Diligent follow up with consumers who access any services will be important as various reform models are implemented. The purpose of such follow up will be to obtain customer feedback, provide additional instruction as required, and to positively monitor the ability of the program to impact utilization. Consumer perceptions of quality are used to evaluate health care providers.
Information shared by the provider and the caller during this exchange will not only extend the continuum of care provided, but will provide information on any "weak links" in the hospital's delivery system that can be acted upon and will also monitor the magnitude of any out-of-network utilization.
The power of information can differentiate health care providers and clearly position them as the preferred provider in their market. As a demonstration of effective service marketing, comprehensive information services provided through a customer service canter can strengthen the bond between healthy subscribers and the health care network that wants to retain them. With the creation of purchasing cooperative, favored by many reform programs, health care providers can further use the customer service center to structure unique value-added programs to meet the needs of each purchasing cooperative they intend to serve.
We have noted that health information programs, once popular as a method of increase inpatient volume, will become critical tools to hospitals that want to manage their risk under capitated contracts. The customer service center that offers these services becomes a tangible asset in the view of other providers that seek to achieve a certain level of security through affiliation.
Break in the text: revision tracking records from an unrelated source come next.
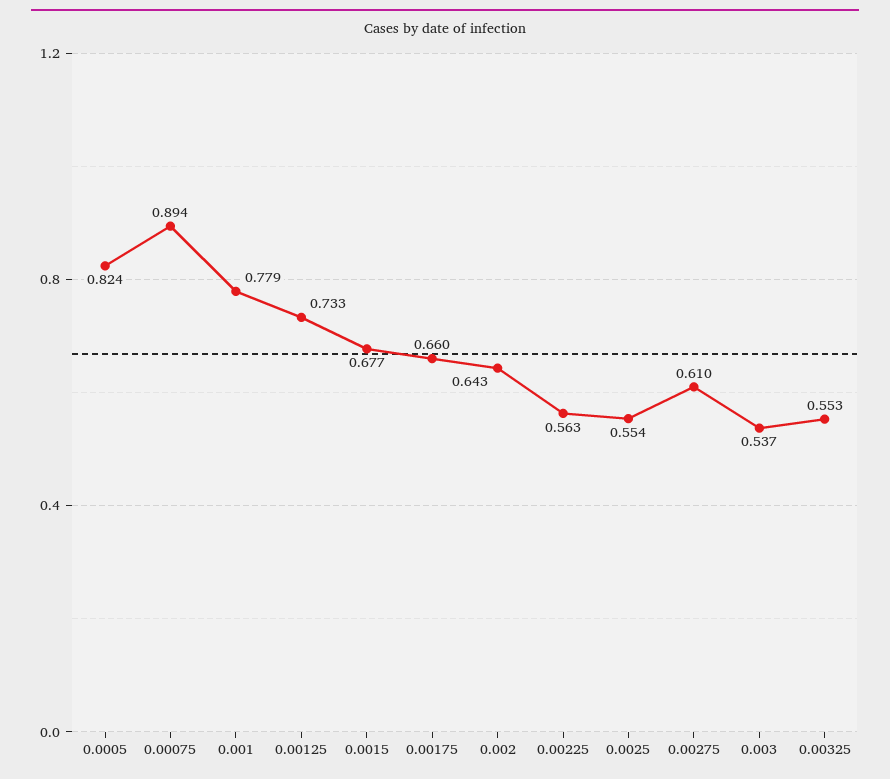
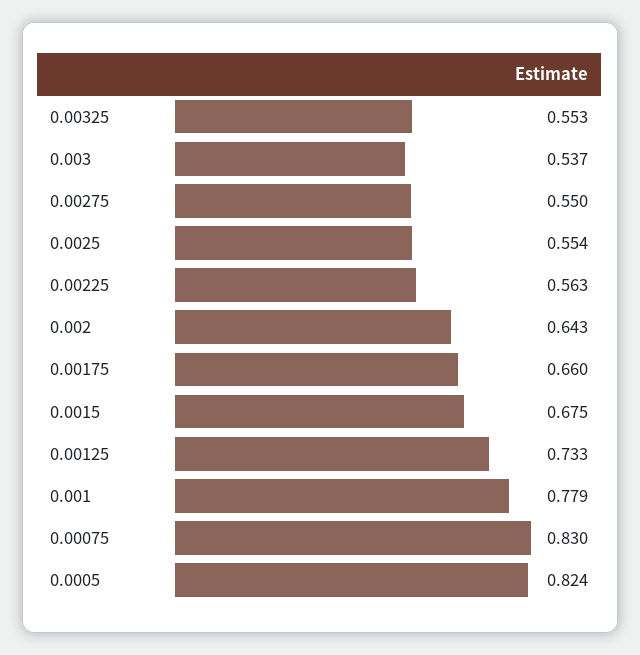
0.00075: 0.894 -> 0.83
0.0015: 0.677 -> 0.675
0.00275: 0.61 -> 0.55

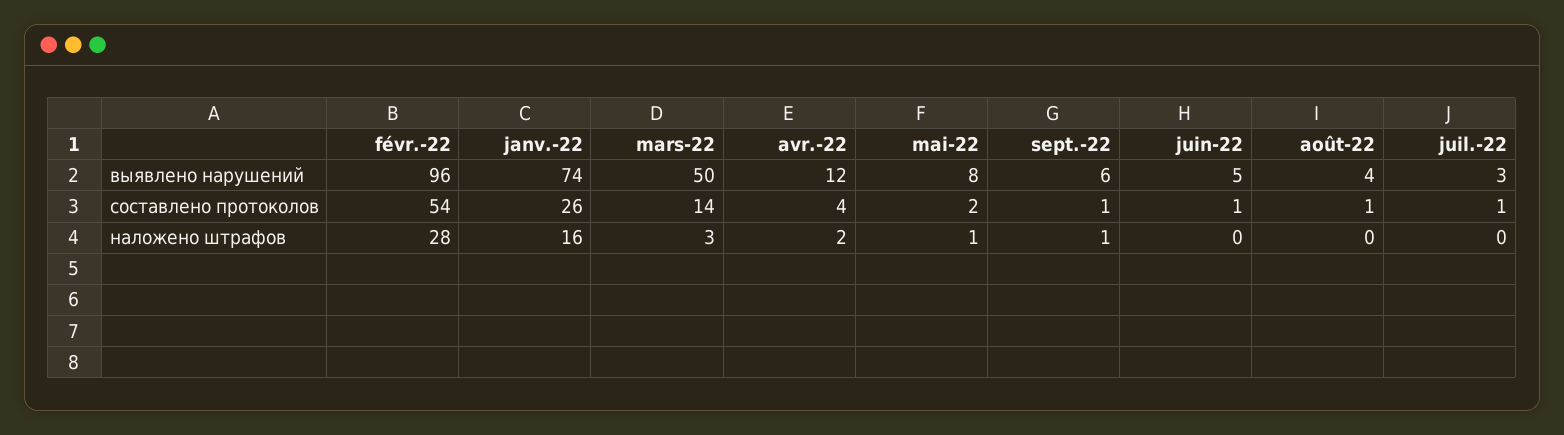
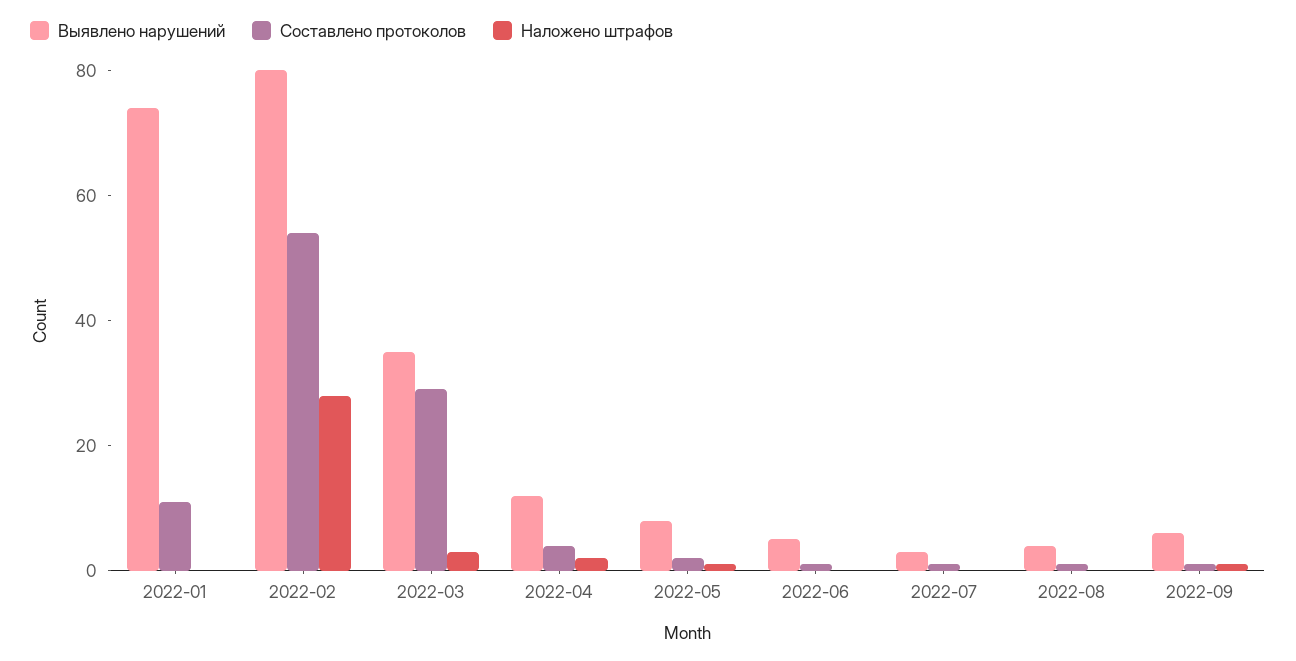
выявлено нарушений, févr.-22: 96 -> 80
выявлено нарушений, mars-22: 50 -> 35
составлено протоколов, janv.-22: 26 -> 10
составлено протоколов, mars-22: 14 -> 30
наложено штрафов, janv.-22: 16 -> 0

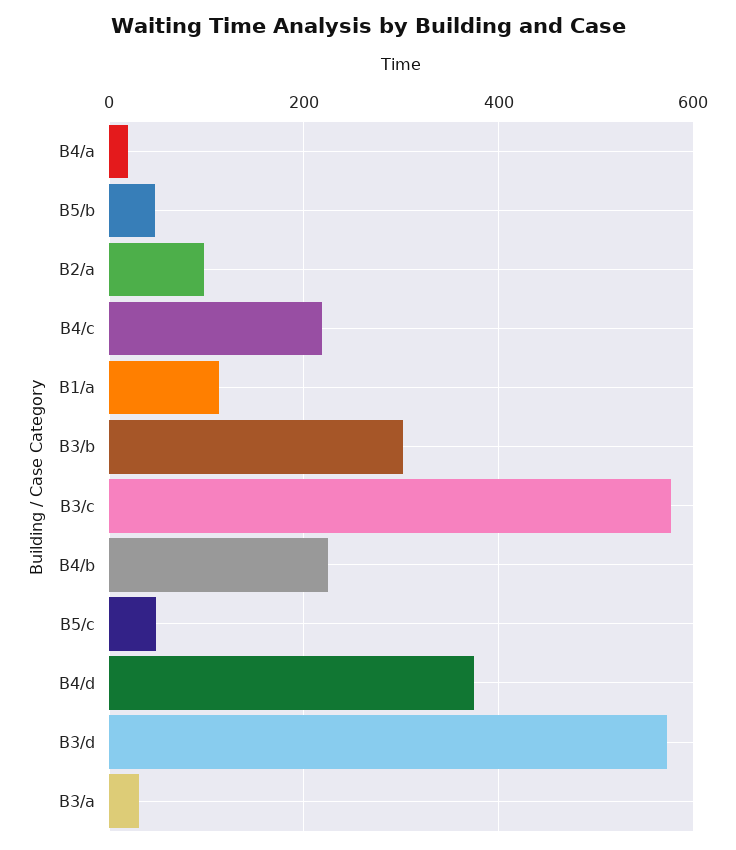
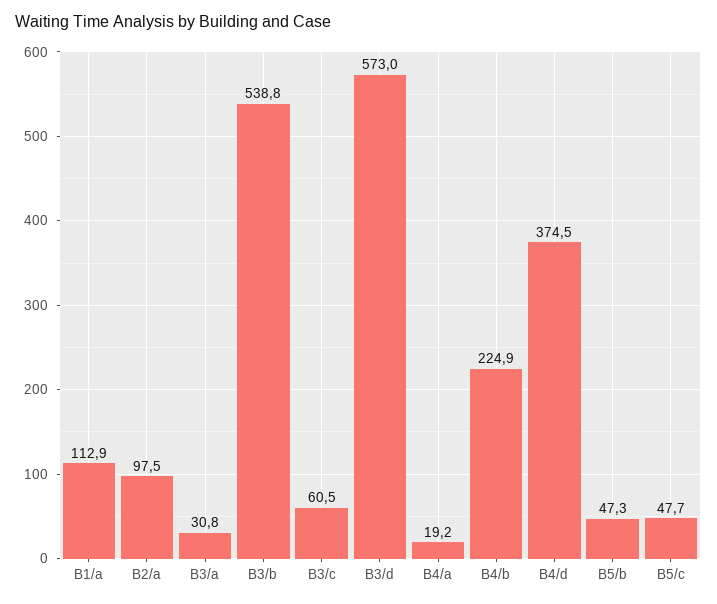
B4/c: 220 -> none
B3/b: 300 -> 538.8
B3/c: 580 -> 60.5

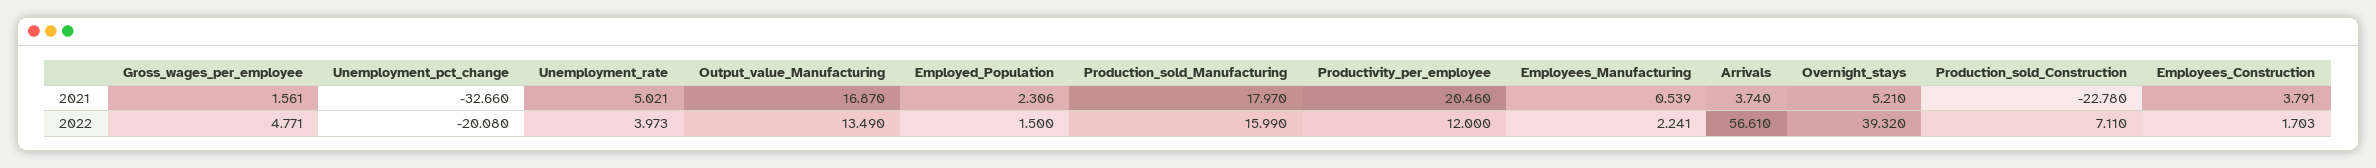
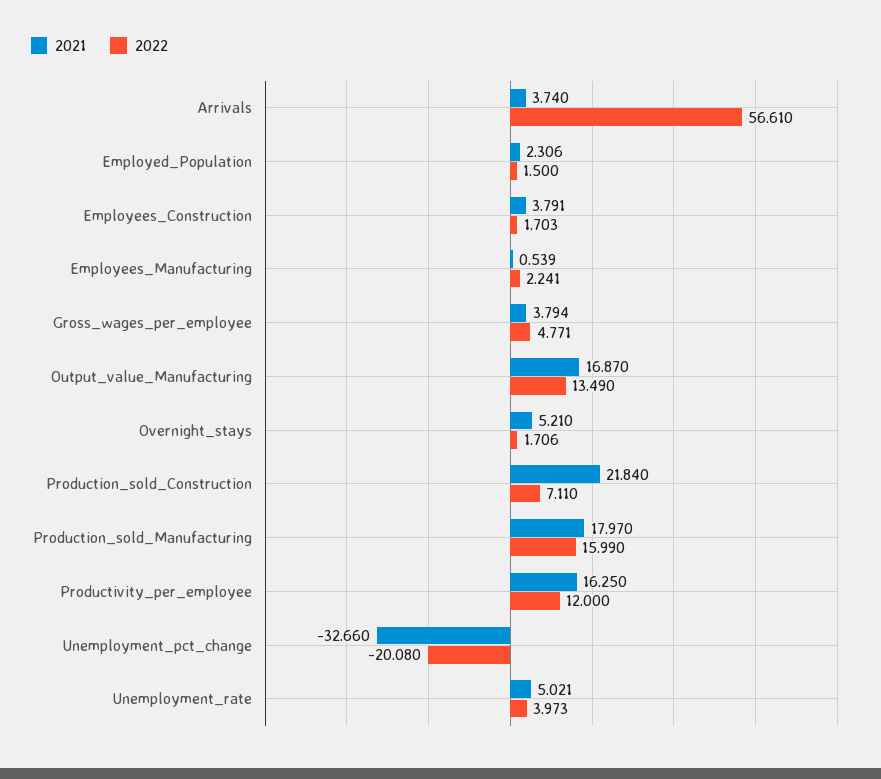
2021, Gross_wages_per_employee: 1.561 -> 3.794
2021, Productivity_per_employee: 20.46 -> 16.25
2021, Production_sold_Construction: -22.78 -> 21.84
2022, Overnight_stays: 39.32 -> 1.706

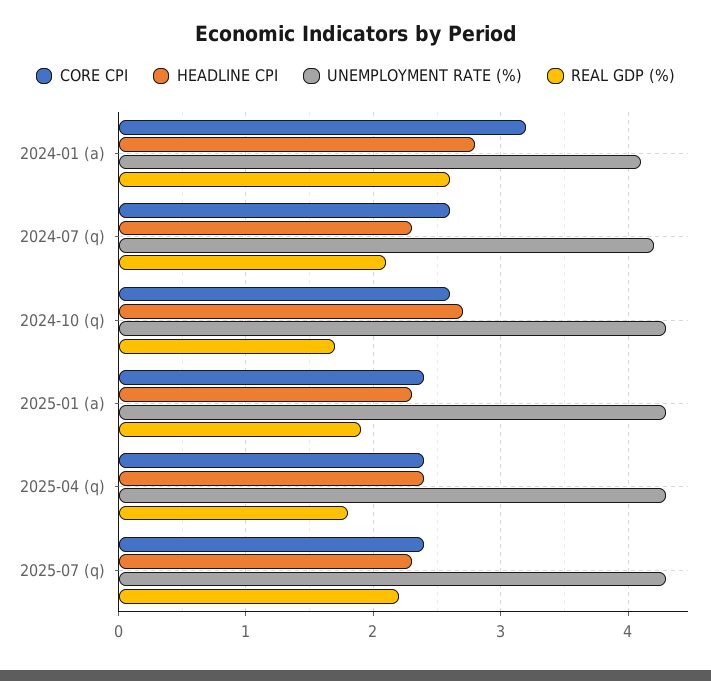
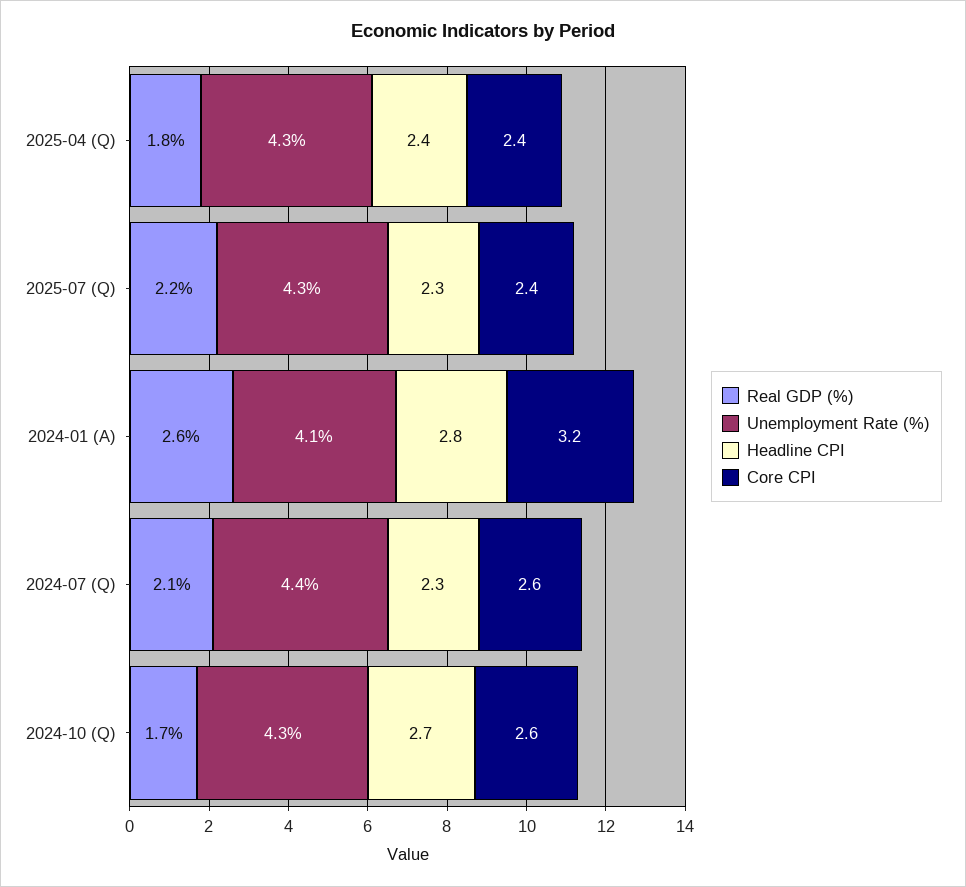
UNEMPLOYMENT RATE (%), 2024-07 (q): 4.2 -> 4.4
CORE CPI, 2025-01 (a): 2.4 -> none
HEADLINE CPI, 2025-01 (a): 2.3 -> none
UNEMPLOYMENT RATE (%), 2025-01 (a): 4.3 -> none
REAL GDP (%), 2025-01 (a): 1.9 -> none

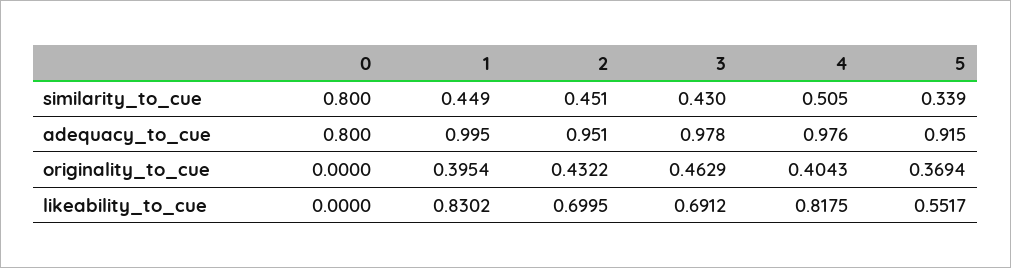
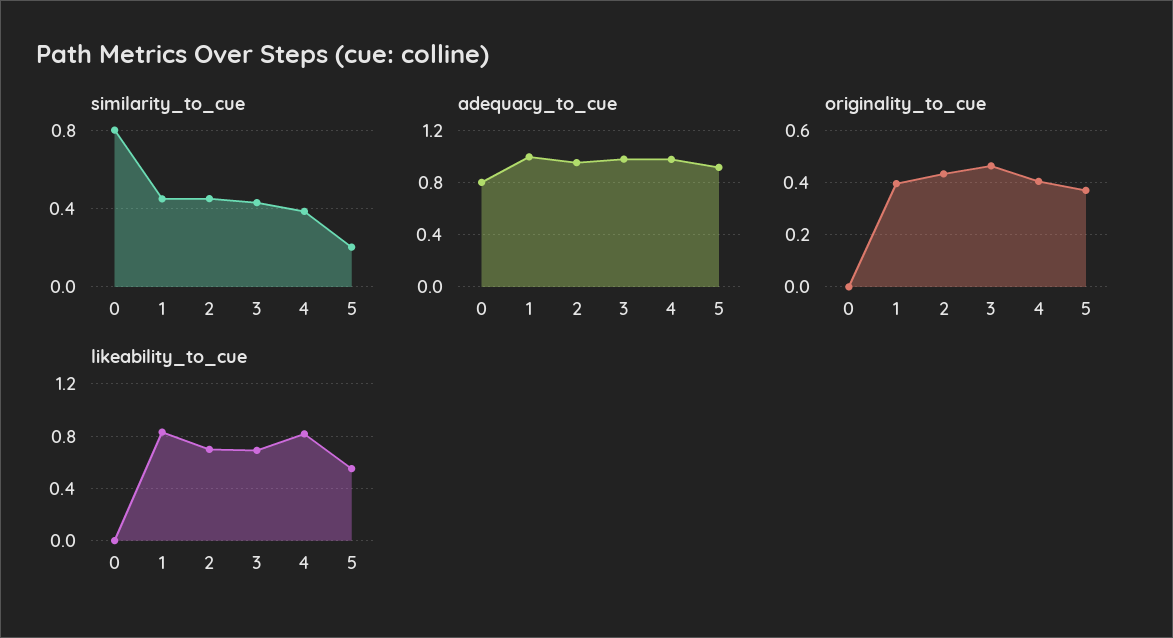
similarity_to_cue, 4: 0.505 -> 0.4
similarity_to_cue, 5: 0.339 -> 0.2

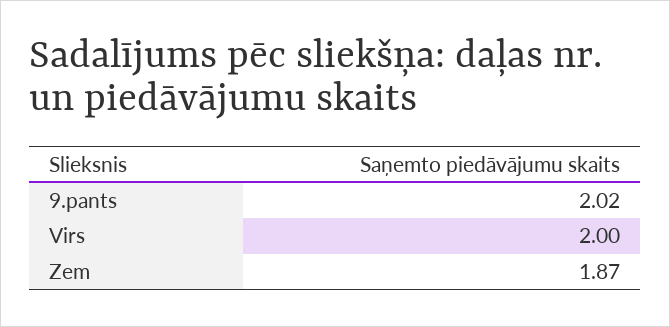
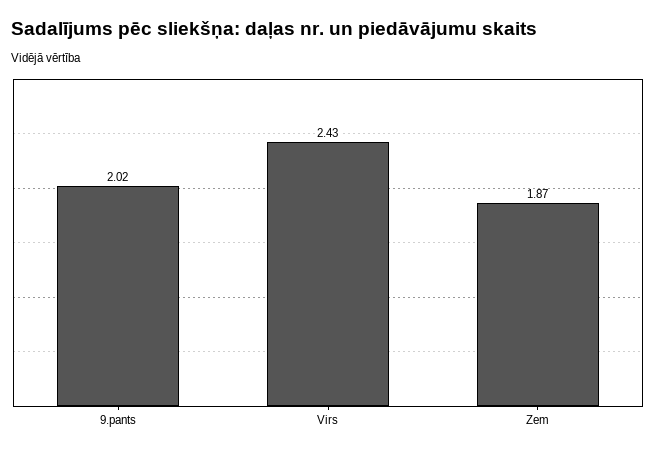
Virs: 2 -> 2.43

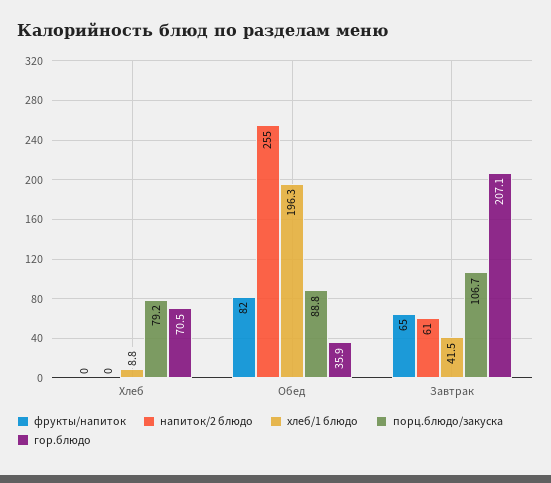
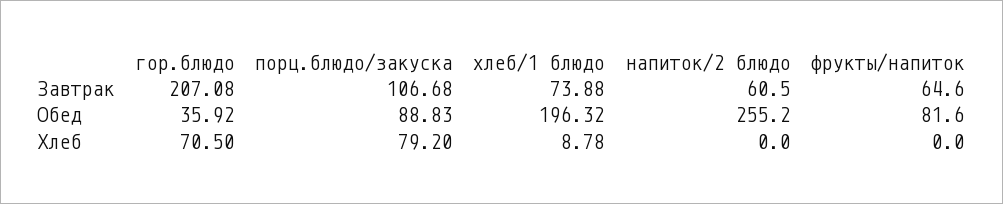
хлеб/1 блюдо, Завтрак: 41.5 -> 73.88

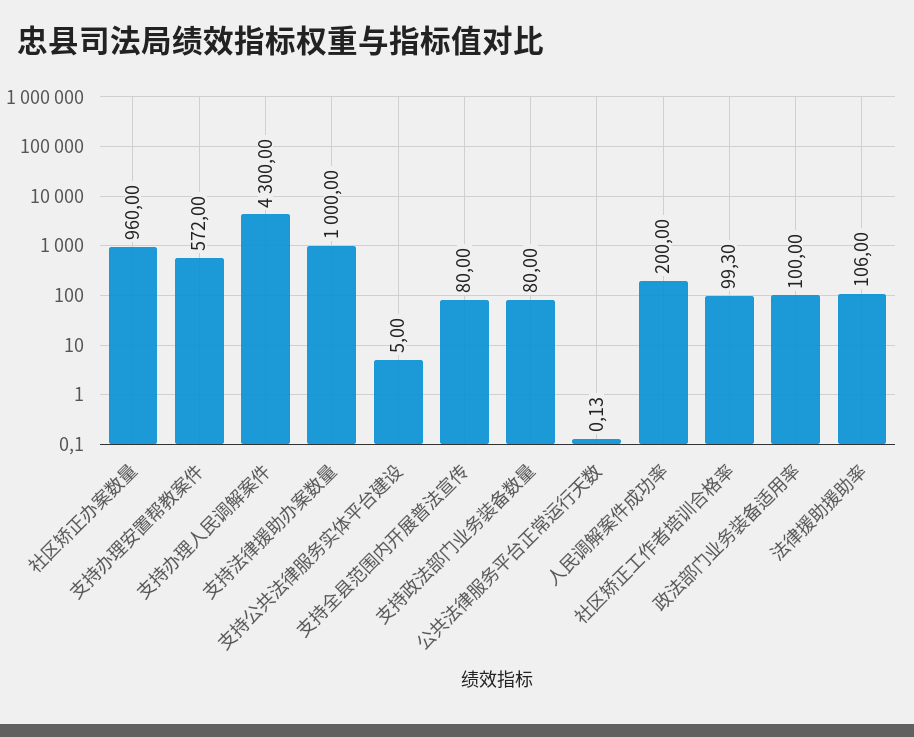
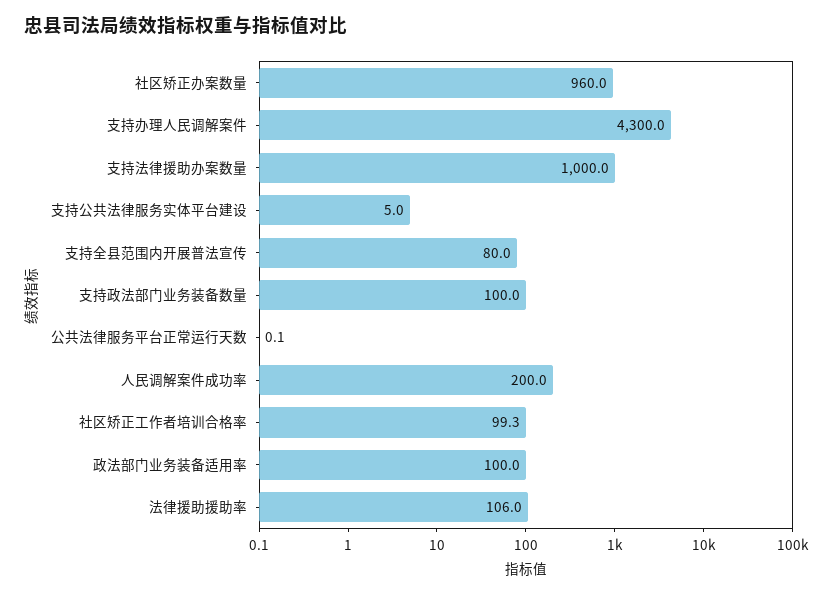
支持办理安置帮教案件: 572 -> none
支持政法部门业务装备数量: 80 -> 100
Under reform, there may be only one customer service center per health network (AKA Accountable Health Partnership). Organizations that invest today secure an important advantage in preparation for the selection of "dance partners" as required by the reform process.
The specific terms of affiliation will largely be driven by the strategic objectives of the hospital owning the asset- Objectives may be as straightforward as becoming more efficient in staffing the service center. More often, the objective is to extend the objectives of the organization into new markets.
Financial considerations may span from pure goodwill (no cost sharing by partner institutions) to a profitable sideline where partners are paid on a cost-plus basis. A 400-160" bed hospital in Indiana provides the service as a gesture of goodwill for smaller institutions in its market area, while it charges a similar size hospital in Michigan on a cost-plus basis.
Once potential partners are identified and an agreeable cost-sharing formula is in place, a series of other considerations will be revealed. This includes times of operation, additional staffing required to absorb incremental call volume, handling of referrals in overlapping service areas, access to data and processing of reports, etc. The assistance of an attorney should be enlisted to draw up a simple contract to address these important issues.
Service marketing and selective alliances may oversimplify the strategic imperatives for hospitals as they prepare for dramatic changes which lie ahead. On the other hand, while health care reform proposals remain controversial and inconclusive, hospitals can prepare for the future by focusing on those activities that will make them more valuable and attractive as business partners.
Rather than committing the organization to a strategy that may or may not succeed under health care reform, the fundamentals of service marketing and strategic alliances will position the organization for success under any health care policy. These strategies appeal to the needs of all internal and external constituents in the crowded health care industry. By that measure, it's effective medicine.